Top of THE INPUT
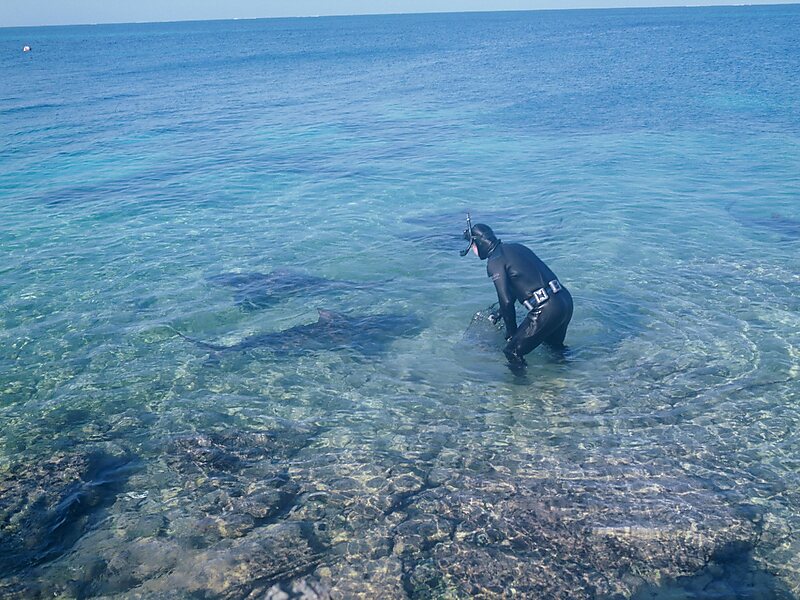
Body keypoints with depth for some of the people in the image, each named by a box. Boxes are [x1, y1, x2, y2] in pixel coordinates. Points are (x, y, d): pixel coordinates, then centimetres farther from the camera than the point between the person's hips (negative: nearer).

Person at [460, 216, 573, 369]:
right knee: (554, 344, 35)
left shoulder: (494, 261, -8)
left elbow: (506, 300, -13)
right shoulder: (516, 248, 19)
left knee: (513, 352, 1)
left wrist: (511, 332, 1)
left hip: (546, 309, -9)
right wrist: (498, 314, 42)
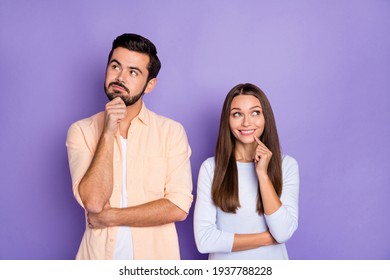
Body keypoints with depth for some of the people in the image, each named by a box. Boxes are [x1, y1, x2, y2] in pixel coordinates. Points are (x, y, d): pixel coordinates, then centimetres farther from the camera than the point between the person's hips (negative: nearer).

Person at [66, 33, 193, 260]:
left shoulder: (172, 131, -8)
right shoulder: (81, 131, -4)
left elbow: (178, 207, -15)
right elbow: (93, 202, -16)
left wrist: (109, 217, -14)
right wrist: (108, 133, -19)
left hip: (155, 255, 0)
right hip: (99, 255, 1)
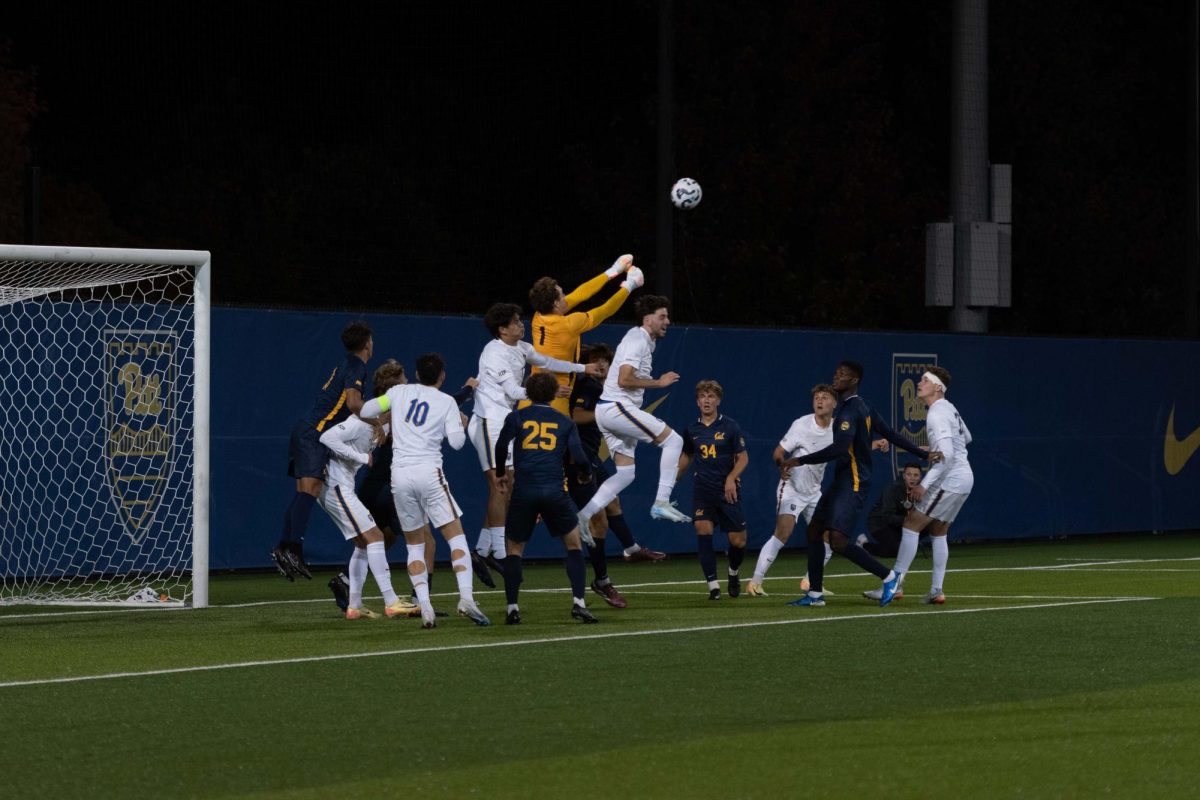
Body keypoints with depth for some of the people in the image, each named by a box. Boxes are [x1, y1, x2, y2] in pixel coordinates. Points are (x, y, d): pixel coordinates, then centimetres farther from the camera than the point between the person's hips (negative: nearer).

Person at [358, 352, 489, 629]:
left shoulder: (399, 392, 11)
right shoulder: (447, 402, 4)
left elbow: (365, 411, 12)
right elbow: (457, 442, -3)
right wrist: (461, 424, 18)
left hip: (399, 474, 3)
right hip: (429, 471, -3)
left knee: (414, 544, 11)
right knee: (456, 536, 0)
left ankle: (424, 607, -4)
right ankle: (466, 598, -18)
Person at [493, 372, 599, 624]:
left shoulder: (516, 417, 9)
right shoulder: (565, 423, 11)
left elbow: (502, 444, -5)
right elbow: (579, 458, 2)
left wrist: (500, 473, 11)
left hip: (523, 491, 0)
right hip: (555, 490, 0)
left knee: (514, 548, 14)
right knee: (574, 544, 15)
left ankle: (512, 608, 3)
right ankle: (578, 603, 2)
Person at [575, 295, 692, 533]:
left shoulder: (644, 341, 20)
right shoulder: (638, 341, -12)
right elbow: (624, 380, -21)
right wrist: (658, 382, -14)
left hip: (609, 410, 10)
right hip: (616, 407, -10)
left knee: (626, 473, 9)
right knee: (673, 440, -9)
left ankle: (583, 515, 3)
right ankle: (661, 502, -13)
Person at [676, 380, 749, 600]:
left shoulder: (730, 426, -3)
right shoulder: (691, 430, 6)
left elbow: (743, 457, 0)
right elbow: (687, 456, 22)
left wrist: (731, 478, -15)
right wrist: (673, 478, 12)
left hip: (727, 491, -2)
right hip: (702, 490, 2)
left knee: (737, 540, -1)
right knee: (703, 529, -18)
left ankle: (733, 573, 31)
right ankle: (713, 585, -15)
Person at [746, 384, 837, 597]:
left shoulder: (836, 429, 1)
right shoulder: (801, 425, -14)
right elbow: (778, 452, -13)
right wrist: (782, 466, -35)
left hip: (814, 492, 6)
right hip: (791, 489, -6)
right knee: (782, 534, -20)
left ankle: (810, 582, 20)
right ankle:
Bottom of THE INPUT
• **YOUR GOAL**: Put every line from the rows above into a Markdown table with the columns "No." and "Line", numbering the lines in order and skipping blank ones. Leave the pictures out.

• **ANSWER SECTION**:
| No. | Line |
|---|---|
| 1 | Body keypoints with depth for some of the people in the image, each named by a box. Boxes are [x1, y1, x2, y2] in pixel coordinates. Points are (x, y, d): pixel coordinates, then centimetres farther from the camera than the point between the person's hips (negative: nearer). |
| 2 | Person at [460, 216, 573, 369]: |
| 3 | right knee: (554, 344, 35) |
| 4 | left shoulder: (494, 261, -8) |
| 5 | left elbow: (506, 300, -13) |
| 6 | right shoulder: (516, 248, 19) |
| 7 | left knee: (513, 352, 1) |
| 8 | left wrist: (511, 332, 1) |
| 9 | left hip: (546, 309, -9) |
| 10 | right wrist: (498, 314, 42) |
| 11 | Body keypoints with depth for some of the people in the image, each named by a box. Boxes are [x1, y1, x2, y2] in pixel coordinates. Points are (x, y, d): pixel coordinates, then centimetres farther from the camera than the point between the person's hips (negative: nearer). |
| 12 | Person at [66, 33, 193, 260]: |
| 13 | left shoulder: (172, 131, -8) |
| 14 | right shoulder: (81, 131, -4) |
| 15 | left elbow: (178, 207, -15) |
| 16 | right elbow: (93, 202, -16) |
| 17 | left wrist: (109, 217, -14) |
| 18 | right wrist: (108, 133, -19) |
| 19 | left hip: (155, 255, 0) |
| 20 | right hip: (99, 255, 1) |
| 21 | Body keypoints with depth for some of the people in the image, each named by a box. Boxes are [x1, y1, x2, y2] in pixel coordinates. Points are (x, y, d): pixel coordinates, then centimetres farther from the camera than the point between the person's hips (negative: nearer). |
| 22 | Person at [358, 352, 489, 629]: |
| 23 | left shoulder: (399, 392, 11) |
| 24 | right shoulder: (447, 402, 4) |
| 25 | left elbow: (365, 411, 12) |
| 26 | right elbow: (457, 442, -3) |
| 27 | right wrist: (461, 424, 18) |
| 28 | left hip: (399, 474, 3) |
| 29 | right hip: (429, 471, -3) |
| 30 | left knee: (414, 544, 11) |
| 31 | right knee: (456, 536, 0) |
| 32 | left ankle: (424, 607, -4) |
| 33 | right ankle: (466, 598, -18) |
| 34 | Person at [493, 372, 599, 624]: |
| 35 | left shoulder: (516, 417, 9) |
| 36 | right shoulder: (565, 423, 11) |
| 37 | left elbow: (502, 444, -5) |
| 38 | right elbow: (579, 458, 2) |
| 39 | left wrist: (500, 473, 11) |
| 40 | left hip: (523, 491, 0) |
| 41 | right hip: (555, 490, 0) |
| 42 | left knee: (514, 548, 14) |
| 43 | right knee: (574, 544, 15) |
| 44 | left ankle: (512, 608, 3) |
| 45 | right ankle: (578, 603, 2) |
| 46 | Person at [575, 295, 692, 533]: |
| 47 | left shoulder: (644, 341, 20) |
| 48 | right shoulder: (638, 341, -12) |
| 49 | right elbow: (624, 380, -21) |
| 50 | right wrist: (658, 382, -14) |
| 51 | left hip: (609, 410, 10) |
| 52 | right hip: (616, 407, -10) |
| 53 | left knee: (626, 473, 9) |
| 54 | right knee: (673, 440, -9) |
| 55 | left ankle: (583, 515, 3) |
| 56 | right ankle: (661, 502, -13) |
| 57 | Person at [676, 380, 749, 600]: |
| 58 | left shoulder: (730, 426, -3) |
| 59 | right shoulder: (691, 430, 6) |
| 60 | left elbow: (743, 457, 0) |
| 61 | right elbow: (687, 456, 22) |
| 62 | left wrist: (731, 478, -15) |
| 63 | right wrist: (673, 478, 12) |
| 64 | left hip: (727, 491, -2) |
| 65 | right hip: (702, 490, 2) |
| 66 | left knee: (737, 540, -1) |
| 67 | right knee: (703, 529, -18) |
| 68 | left ankle: (733, 573, 31) |
| 69 | right ankle: (713, 585, -15) |
| 70 | Person at [746, 384, 837, 597]: |
| 71 | left shoulder: (836, 429, 1) |
| 72 | right shoulder: (801, 425, -14) |
| 73 | right elbow: (778, 452, -13) |
| 74 | right wrist: (782, 466, -35) |
| 75 | left hip: (814, 492, 6) |
| 76 | right hip: (791, 489, -6) |
| 77 | right knee: (782, 534, -20) |
| 78 | left ankle: (810, 582, 20) |
| 79 | right ankle: |